Naja, ich wollte mal was Positives über die GRÜNEN schreiben.

Ich bin nicht als Deutscher auf diese Welt gekommen und somit fehlt mir ein wenig der pawlowsche Reflex bei bestimmten Wörtern.
Sorry....


----------



## Jens_74 (12. Mai 2017)

*AW: Wenn grüne Politiker vorgeführt werden - Natur ist nicht "grün", Natur ist aktiv!*



Frame schrieb:


> Dieses Jahr noch keine Biene, nur 1 Hummel+ 1 desorientiert fliegende Hornisse gesehn (Hier wimmelts normal davon, aber auch von konventioneller Landwirtschaft...)
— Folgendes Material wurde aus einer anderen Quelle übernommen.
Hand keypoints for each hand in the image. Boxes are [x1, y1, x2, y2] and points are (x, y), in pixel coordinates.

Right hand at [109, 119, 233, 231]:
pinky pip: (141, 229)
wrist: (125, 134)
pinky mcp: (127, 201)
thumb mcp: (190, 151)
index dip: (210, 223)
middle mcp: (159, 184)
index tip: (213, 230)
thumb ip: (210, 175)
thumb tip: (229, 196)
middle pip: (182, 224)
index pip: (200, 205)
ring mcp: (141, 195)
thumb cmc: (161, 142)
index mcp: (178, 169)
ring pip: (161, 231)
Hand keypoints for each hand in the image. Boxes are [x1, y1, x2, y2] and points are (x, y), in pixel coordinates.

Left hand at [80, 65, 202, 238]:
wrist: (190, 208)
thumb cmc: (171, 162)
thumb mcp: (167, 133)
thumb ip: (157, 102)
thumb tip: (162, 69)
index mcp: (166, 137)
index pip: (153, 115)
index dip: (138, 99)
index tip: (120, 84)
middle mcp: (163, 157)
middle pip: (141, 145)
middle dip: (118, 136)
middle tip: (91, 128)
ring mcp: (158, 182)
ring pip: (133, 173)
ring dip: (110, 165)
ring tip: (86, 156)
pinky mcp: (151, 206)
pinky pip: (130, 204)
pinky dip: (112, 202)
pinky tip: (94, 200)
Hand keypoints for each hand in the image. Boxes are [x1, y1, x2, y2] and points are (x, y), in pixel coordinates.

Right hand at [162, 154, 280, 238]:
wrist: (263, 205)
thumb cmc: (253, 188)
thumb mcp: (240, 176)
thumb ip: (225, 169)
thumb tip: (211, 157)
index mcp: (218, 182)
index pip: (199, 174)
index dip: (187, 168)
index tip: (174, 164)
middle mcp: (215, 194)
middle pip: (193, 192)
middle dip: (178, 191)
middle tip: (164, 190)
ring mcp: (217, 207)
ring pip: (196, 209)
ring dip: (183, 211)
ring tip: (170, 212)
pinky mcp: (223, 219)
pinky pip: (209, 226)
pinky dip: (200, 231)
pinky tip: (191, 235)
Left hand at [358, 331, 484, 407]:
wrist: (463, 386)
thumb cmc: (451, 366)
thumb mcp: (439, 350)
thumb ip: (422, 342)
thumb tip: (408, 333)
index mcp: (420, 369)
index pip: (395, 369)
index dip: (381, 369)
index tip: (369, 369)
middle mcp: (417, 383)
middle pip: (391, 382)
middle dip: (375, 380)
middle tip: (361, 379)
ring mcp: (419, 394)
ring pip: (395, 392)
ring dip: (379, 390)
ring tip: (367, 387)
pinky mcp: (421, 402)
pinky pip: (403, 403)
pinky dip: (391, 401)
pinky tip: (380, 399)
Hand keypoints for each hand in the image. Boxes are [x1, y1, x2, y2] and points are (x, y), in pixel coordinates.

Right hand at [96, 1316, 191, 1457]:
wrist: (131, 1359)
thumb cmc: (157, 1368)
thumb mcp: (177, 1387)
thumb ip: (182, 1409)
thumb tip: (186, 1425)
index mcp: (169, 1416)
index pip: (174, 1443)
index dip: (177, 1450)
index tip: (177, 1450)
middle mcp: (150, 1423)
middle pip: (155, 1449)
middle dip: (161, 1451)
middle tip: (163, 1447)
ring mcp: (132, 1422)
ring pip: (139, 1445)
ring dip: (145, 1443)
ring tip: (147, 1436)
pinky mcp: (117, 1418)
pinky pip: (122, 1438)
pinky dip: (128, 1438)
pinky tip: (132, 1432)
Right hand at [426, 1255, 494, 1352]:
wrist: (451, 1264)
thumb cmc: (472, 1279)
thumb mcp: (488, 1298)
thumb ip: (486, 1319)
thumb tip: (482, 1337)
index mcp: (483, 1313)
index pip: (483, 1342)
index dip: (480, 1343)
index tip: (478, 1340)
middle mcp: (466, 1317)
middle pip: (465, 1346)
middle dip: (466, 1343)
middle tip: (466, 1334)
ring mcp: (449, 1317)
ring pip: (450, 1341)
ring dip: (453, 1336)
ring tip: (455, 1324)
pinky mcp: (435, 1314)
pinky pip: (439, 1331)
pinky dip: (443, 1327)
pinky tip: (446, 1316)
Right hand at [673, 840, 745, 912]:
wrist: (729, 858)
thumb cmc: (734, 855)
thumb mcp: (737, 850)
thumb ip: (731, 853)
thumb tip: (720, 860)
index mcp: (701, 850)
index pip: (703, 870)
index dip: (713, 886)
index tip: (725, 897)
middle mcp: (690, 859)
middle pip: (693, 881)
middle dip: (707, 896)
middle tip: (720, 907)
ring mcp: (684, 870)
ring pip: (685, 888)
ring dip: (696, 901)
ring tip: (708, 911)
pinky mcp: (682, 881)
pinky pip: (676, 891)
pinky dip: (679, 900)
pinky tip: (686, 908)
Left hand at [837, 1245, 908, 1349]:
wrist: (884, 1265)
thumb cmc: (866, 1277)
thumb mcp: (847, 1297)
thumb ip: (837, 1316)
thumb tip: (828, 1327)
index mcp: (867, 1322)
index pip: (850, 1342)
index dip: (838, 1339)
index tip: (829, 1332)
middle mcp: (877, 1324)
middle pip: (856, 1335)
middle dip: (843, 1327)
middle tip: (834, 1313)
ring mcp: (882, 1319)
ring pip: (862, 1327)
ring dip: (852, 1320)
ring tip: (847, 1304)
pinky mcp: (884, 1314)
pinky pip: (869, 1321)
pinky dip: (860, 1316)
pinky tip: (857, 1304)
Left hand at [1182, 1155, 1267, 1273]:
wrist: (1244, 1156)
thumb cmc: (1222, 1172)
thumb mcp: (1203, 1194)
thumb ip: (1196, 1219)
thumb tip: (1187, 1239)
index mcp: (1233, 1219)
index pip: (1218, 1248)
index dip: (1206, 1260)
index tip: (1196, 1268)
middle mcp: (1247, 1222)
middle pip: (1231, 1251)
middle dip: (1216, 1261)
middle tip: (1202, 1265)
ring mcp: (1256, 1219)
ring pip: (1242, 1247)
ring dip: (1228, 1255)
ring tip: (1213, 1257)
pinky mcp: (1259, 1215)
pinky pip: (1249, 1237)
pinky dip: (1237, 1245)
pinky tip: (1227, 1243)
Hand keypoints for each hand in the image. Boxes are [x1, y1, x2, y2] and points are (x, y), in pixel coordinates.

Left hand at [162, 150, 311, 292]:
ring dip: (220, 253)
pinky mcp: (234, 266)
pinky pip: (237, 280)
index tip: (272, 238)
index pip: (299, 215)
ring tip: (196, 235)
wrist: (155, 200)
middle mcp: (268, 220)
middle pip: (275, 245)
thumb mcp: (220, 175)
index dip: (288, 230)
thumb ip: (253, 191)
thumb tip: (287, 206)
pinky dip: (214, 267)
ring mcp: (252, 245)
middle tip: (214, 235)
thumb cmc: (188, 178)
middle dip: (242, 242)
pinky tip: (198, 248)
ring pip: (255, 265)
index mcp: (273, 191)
Ich möchte mich hier auf Grund von NICHT VOM FACH nicht zu weit aus dem Fenster lehnen. Deswegen ... ist nur ein Kommentar.
 Aber ich habe einen Freund der mir das mit den Bienen erklärt hat (der hatte Bienenvölker, jetzt nur noch eins was er aufgepäppelt hat mit Zuckerwasser). Der Winter war ******* und das Frühjahr auch. Die Ernte der Bauern ebenso. Was machen die Bauern hier... damit die Ernte nicht so verkorkst ausfällt wurde alles schnell todgespritzt und lieber neu gesät. 
 Das hat fatale Auswirkungen auf die Tierwelt denn 1 2 warme Wochen hatten wir wo die ersten Bienen ausgeflogen sind, die fressen dann natürlich den gespritzten Mist und verenden an Durchfall (wusste ich bislang auch nicht das eine Biene Durchfall bekommen kann).

 Über die Grünen wollte ich mich auch auslassen... ich lasse es aber weil das hier kein Forum ist für politische Dinge. SCHNAPPATMUNG wenn ich nur GRÜNE höre.


----------



## UMueller (12. Mai 2017)

*AW: Wenn grüne Politiker vorgeführt werden - Natur ist nicht "grün", Natur ist aktiv!*



Thomas9904 schrieb:


> und hier *bitte bei der Angelpolitik bleiben und nicht allgemein werden* - da haben die GRÜNEN genügend verbrochen und tun das noch als parlamentarischer Arm der ökomanen, spendensammelnden Schützerindustrie mit erbschleichenden Drückerkolonnen um NABU, BUND, PETA, WWF, Greenpeace (Nachtangelverbot, Angelverbote, Besatzverbote, Aufhebung Hegepflicht etc.) etc..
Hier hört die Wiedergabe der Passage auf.